September 11th must have been a maddening day for New Yorkers who moved away.
Those of us who were home in "Ma'ha'an" got to be a part of our city's worst and finest hours. We ran, we feared, we cheered, we cried, we did everything the rest of the world did, but we were here and that was something.
Yeah. That was something.
The out-of-towners were stuck watching it all from the TV.
I thought about this last night when I had dinner with my ol' pal Wolf. No, not Wolf the CNN correspondent. Wolf the hair dresser.
He moved to NYC when I did.
We were both teenagers who were a tad too wild for the Jersey Shore (and a tad too gay).
So we stuck together.
We formed some sort of inner group of suburban outcasts who finally found a place so diverse and crowded that it ultimately became quiet and peaceful.

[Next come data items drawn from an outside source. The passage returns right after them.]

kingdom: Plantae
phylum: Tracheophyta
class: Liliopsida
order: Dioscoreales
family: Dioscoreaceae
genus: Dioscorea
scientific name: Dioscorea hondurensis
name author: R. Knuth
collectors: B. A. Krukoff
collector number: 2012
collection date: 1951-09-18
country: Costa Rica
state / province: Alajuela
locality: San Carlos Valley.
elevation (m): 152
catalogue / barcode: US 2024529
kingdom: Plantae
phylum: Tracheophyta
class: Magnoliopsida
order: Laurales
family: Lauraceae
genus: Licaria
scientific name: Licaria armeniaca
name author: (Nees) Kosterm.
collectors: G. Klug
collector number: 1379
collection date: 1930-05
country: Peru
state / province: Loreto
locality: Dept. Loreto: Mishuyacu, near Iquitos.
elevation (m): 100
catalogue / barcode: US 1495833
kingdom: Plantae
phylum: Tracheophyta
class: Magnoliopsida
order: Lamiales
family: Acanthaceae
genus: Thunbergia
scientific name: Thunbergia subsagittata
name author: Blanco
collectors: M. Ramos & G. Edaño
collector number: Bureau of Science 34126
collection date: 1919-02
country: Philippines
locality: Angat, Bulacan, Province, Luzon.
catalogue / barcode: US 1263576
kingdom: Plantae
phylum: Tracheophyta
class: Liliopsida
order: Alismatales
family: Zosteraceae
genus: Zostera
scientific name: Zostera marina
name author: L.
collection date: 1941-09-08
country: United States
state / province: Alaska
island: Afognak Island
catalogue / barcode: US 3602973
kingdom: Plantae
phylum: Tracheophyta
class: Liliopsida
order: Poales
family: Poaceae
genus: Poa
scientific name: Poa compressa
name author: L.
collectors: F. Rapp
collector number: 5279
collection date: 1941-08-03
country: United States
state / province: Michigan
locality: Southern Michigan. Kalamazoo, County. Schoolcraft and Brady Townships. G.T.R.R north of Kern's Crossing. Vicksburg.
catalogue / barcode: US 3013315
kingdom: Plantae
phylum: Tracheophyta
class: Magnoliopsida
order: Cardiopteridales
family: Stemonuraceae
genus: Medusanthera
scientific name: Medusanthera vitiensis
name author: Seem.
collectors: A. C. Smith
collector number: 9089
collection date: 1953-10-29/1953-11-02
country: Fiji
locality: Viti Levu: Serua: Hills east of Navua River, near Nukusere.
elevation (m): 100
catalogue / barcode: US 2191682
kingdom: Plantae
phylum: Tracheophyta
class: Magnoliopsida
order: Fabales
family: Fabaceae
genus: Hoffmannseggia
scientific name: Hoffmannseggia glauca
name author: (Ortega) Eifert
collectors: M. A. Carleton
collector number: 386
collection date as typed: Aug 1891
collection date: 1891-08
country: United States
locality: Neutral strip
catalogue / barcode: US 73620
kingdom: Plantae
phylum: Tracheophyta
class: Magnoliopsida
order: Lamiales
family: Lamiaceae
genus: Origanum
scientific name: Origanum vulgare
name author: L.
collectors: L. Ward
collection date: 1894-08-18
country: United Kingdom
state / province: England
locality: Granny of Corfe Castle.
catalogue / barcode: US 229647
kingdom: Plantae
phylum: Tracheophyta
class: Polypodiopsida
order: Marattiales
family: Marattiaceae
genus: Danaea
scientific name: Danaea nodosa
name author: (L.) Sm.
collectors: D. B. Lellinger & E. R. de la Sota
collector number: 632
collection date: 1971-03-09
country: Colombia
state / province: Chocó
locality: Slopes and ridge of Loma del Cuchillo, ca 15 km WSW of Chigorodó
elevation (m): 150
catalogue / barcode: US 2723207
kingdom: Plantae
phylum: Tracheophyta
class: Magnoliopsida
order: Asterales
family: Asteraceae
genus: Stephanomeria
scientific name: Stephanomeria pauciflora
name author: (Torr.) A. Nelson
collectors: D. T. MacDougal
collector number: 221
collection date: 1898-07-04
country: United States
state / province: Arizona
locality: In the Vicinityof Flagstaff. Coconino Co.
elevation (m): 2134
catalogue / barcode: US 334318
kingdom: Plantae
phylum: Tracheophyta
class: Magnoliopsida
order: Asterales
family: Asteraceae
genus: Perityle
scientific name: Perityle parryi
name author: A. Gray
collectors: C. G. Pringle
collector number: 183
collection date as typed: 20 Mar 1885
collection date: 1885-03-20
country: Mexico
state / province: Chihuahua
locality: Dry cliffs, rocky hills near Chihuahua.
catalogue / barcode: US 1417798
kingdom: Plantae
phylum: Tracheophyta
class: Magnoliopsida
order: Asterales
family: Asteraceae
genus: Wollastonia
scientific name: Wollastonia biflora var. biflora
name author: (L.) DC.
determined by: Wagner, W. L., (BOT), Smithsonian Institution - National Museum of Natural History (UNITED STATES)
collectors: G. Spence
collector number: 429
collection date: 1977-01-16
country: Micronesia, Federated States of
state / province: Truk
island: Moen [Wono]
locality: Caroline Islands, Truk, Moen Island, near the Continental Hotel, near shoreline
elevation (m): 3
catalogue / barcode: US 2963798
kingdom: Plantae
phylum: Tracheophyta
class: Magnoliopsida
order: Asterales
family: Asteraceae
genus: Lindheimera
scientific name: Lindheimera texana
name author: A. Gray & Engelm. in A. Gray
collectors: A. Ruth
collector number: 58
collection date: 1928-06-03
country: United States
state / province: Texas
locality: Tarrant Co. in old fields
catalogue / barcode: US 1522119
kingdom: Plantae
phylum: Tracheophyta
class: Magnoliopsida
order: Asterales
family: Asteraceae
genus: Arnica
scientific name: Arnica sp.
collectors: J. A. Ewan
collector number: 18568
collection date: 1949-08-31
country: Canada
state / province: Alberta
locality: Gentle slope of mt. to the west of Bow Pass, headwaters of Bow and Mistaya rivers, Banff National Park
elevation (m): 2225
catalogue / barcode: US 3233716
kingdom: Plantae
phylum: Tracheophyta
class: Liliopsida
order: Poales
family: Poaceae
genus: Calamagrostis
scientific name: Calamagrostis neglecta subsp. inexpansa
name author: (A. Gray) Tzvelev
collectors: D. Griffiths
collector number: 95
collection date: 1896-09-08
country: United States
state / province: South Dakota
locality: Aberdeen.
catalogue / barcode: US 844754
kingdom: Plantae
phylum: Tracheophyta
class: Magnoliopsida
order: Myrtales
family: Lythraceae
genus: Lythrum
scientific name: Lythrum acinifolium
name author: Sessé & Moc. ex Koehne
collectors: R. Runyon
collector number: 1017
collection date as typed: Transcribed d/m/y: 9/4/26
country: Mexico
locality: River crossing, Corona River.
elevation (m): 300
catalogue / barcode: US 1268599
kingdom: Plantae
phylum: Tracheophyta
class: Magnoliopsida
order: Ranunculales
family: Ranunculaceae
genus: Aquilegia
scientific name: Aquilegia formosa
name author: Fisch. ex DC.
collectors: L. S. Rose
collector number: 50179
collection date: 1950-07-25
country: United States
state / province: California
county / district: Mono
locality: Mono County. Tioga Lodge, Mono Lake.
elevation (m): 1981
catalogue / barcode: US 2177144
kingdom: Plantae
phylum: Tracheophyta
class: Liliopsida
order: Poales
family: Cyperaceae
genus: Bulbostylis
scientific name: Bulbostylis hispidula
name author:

Manhattan in the early '80s was the perfect place to blend in when your idea of casual wear was a Sex Pistols T-shirt, zebra spandex pants and a pink pair of Converse sneakers.
But we grew up ... sort of ... and Wolf moved to L.A. in search of this thing called "a back yard, a swimming pool and a place to park your car."
"It was so weird watching it on the news ... at the gym ..." he said while digging into his fat-free chicken. "That's why I came to town. I needed to go there ... to ground zero."
I'd thought the reason he was in town was Thanksgiving with the family, not to walk through Tribeca to the closest vantage point of what was left of the towers.
But, of course, that's why he came.
Wolf always had, well, a little too much edge. Let's just say he was the one guy I knew who got PMS ... a lot.
But he wasn't like that last night.
He was sweeter and softer.
As we all are, I suppose.
I've always been an angry woman, well except for the time in my life when I was an angry girl and then before that, an angry baby.
Could be a past life thing, or I just inherited the angry-as-hell gene, but damn, I've had a fire brewing.
I assumed after the towers went down that I'd be the poster child for rage. ... and ... yeah, some of that came, but really ... I don't feel so angry anymore.
Maybe it's because I've now seen firsthand what anger can do.
Maybe it's just because I want to throw some kindness into the mix of all that despair and pain.
New Yorkers are starting to go back to their old selves.
I knew the spell was broken the day the firefighters at ground zero, pissed about the cut back in crews, assaulted the police officers.
Watching them brawling on the news, I sighed and said to myself, "Yep, the 'nice' marathon is kaput."
So we're honking our horns again. We're fighting over parking spaces and telling the slowpokes entering the subway car to "move it along, buddy!"
But we're not the same.
We smile at the armed guards at the entrance to The Midtown Tunnel. We don't look at cops the way we used to, like they were human traffic tickets.
We probably give more money to the homeless and maybe don't go for quite as many manicures. Like perhaps most Americans, we are thinking more about love.
Harry Potter couldn't have come at a better time. We all need to escape to magic land.
So Wolf is in town to come face-to-face with this terrible thing and then he'll return to L.A., I'm sure, as immeasurably changed as all are who visit ground zero.
I'll think of him today as he makes his trek. I know full well what it feels like.
I'm a softer kinder person, but I'm not perfect.
I'm still letting Wolf do my hair when he comes back from ground zero.
Hey just 'cause I'm a creature of love doesn't mean I don't want my hair to look fierce!